Pour rassurer leur personnel, la semaine dernière, les grands patrons des groupes hôteliers ont donné l’exemple. Comme chaque mercredi, quelques hôtels autour de l’île s’étaient transformés en centre de vaccination pour permettre aux employés du secteur de se faire vacciner.

«Pou moi, sa vaccin la, se enn nécessité. Mo pa finn bizin refléchi. Surtout dan mo l’âge. Mo fek gagn 61 ans et mo diabétique. Mo péna okenn l’inquiétude, mo bien feel at ease», dit, pour sa part, Appadu Poonoossamy, employé à la réception de LUX Le Morne depuis 10 ans. Il faisait partie, ce mercredi, des quelque 100 employés du groupe LUX venus se faire vacciner à l’hôtel Sugar Beach, l’un des trois centres de vaccination dédiés au personnel de l’hôtellerie. Serein, il rejoint ses collègues dans la salle d’Observation, l’étape finale du processus de vaccination, au moment où l’équipe dirigeante de Beachcomber, elle, quitte les lieux. Avec la même satisfaction qu’Appadu Poonoossamy et sans aucune alerte durant la demi-heure d’observation obligatoire suivant la vaccination.

Protocole rodé

«Nous sommes très heureux d’avoir participé à cette campagne», a déclaré Gilbert Espitalier-Noël, CEO du groupe Beachcomber. «Je félicite les officiers de la Santé: tout l’exercice est mené de façon très professionnelle. Cette campagne est une étape importante qui nous mènera vers une ouverture de nos frontières que nous souhaitons rapide. Se faire vacciner est une décision qui appartient à chacun, mais il est clair que le pays ne va s’ouvrir que lorsqu’on aura atteint l’immunité collective. Nous espérons que cela arrivera vite afin que notre belle industrie puisse redémarrer», a-t-il souligné.

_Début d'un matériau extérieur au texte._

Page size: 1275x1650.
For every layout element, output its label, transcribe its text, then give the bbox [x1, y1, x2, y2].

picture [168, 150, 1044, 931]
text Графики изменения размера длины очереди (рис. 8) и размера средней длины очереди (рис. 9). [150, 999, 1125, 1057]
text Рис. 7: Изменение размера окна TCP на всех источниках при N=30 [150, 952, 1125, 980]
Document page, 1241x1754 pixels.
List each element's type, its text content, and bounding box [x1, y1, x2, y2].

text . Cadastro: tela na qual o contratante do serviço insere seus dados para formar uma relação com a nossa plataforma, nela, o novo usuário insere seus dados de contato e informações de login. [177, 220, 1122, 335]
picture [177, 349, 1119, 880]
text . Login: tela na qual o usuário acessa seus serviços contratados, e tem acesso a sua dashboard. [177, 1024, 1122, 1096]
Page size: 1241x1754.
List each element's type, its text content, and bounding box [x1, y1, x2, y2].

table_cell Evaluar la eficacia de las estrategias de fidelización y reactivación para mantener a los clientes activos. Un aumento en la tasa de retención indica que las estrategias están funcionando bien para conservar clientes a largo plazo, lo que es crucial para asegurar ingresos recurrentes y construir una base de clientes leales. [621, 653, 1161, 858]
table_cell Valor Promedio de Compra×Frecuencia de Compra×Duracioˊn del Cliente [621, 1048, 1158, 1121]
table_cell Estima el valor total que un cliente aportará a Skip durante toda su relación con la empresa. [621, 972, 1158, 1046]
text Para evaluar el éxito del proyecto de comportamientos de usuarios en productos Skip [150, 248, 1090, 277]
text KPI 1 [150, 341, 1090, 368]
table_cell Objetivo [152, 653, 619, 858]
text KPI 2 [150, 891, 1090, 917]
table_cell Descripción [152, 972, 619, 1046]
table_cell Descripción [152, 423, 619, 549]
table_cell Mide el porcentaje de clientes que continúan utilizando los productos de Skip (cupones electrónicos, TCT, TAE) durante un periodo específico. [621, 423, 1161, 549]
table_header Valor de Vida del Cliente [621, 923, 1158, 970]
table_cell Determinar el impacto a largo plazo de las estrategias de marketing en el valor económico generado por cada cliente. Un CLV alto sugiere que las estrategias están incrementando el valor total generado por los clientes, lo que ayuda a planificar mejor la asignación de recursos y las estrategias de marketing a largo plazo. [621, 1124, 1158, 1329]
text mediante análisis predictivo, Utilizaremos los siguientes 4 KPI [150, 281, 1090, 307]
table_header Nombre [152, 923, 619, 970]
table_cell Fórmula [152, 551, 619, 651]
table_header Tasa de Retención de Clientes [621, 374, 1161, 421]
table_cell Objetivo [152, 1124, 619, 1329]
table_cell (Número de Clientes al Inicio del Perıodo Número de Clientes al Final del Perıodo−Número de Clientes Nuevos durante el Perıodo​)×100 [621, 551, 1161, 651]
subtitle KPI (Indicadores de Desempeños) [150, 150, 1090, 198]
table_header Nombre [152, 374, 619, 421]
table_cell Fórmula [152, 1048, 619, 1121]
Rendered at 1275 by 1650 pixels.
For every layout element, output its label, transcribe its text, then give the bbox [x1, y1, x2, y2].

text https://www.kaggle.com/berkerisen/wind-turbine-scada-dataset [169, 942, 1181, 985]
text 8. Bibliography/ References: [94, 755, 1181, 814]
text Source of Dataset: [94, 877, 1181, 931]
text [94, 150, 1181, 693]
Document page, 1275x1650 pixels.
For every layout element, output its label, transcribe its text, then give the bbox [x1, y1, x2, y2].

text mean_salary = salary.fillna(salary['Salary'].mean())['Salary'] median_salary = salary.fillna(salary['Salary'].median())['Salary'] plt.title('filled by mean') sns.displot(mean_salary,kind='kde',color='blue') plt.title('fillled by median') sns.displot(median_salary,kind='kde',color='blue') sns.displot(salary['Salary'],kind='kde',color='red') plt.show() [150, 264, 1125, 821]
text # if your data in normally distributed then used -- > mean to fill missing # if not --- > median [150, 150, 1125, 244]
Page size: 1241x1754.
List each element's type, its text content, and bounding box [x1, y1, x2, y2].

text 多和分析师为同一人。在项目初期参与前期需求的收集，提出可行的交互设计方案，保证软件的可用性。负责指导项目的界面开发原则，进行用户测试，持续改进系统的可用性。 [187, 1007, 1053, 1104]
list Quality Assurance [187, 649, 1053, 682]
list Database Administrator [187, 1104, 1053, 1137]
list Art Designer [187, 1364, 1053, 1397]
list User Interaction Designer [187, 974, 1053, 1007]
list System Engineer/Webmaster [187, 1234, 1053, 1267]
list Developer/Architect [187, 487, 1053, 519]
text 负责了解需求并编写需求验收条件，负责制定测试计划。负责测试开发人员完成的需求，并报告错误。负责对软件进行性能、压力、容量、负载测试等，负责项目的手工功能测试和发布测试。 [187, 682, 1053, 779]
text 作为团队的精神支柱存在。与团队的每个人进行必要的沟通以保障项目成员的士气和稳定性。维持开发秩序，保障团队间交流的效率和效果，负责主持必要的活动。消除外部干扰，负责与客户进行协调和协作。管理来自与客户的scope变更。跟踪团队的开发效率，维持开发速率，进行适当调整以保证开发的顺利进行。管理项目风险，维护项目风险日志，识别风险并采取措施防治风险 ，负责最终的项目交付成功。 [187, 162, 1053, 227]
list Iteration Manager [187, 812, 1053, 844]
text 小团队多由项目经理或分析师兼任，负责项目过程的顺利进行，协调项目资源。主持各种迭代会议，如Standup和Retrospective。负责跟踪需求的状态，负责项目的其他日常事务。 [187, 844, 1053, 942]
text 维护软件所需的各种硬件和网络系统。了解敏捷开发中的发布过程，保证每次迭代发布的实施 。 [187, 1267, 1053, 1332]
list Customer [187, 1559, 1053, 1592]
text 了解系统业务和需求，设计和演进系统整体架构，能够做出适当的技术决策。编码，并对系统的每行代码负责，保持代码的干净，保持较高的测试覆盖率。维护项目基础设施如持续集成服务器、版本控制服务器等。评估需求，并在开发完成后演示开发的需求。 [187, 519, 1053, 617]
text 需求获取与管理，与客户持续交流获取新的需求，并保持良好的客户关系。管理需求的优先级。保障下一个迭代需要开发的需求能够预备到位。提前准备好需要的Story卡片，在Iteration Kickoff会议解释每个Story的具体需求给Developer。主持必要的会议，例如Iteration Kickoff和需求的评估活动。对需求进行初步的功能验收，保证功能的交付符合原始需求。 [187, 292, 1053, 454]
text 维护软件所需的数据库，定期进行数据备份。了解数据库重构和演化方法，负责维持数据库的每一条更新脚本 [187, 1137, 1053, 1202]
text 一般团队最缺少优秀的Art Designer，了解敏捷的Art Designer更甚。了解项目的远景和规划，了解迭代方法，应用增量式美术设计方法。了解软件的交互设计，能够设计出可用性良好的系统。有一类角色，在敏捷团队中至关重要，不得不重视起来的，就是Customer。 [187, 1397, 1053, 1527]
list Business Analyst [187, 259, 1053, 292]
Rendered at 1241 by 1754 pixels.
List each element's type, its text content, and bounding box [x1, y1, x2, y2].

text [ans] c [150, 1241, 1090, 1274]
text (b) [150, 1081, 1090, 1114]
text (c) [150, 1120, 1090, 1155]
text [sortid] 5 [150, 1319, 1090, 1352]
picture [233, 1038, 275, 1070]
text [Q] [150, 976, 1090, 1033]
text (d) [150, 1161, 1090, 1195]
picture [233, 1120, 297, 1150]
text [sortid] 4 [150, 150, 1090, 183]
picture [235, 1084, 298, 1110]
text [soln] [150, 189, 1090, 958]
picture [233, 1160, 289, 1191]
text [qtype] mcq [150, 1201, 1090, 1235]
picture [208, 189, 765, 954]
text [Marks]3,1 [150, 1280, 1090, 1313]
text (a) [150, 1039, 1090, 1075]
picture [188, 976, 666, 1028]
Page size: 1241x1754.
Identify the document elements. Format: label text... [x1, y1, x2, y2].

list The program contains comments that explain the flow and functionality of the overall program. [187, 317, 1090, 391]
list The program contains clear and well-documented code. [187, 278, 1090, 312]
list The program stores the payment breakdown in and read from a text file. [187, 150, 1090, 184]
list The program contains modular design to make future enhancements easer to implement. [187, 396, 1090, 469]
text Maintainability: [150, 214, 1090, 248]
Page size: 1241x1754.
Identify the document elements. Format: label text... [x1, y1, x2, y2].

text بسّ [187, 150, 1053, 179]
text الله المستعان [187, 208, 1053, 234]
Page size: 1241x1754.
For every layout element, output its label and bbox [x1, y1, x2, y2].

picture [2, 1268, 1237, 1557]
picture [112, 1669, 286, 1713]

«Nous suivons le protocole et les directives du producteur du Covishield et communiquons au public les contre-indications telles qu’il nous les a présentées», explique un médecin. «Au fur et à mesure des découvertes, l’OMS fournit des mises à jour qui permettent de revoir ces contre-indications. Par exemple, l’organisation dit qu’il n’y a aucun danger pour les personnes immunodépressives. Ou encore que le vaccin pourrait être administré aux plus de 65 ans. Ce n’était pas l’information que nous avions jusqu’ici. Petit à petit, nous devrions être plus flexibles», explique un médecin. A la lueur de ces nouvelles informations et afin de rendre le processus plus fluide, la brochure explicative, la Consent Form et le «briefing» des médecins qui accueillent les candidats au vaccin vont être revus et simplifiés, confirme-t-on au ministère de la Santé.

Maintenant que la mécanique est bien huilée, les officiers de la Santé demeurent confiants d’atteindre les nouveaux objectifs. «Nous maîtrisons parfaitement le protocole. Nous avons suivi plusieurs webinaires avec le producteur du Covershield et recevons régulièrement des updates. Nous pouvons y apporter des ajustements afin que le temps de certaines interactions et étapes soit simplifié et le flot fluidifié», explique-t-on.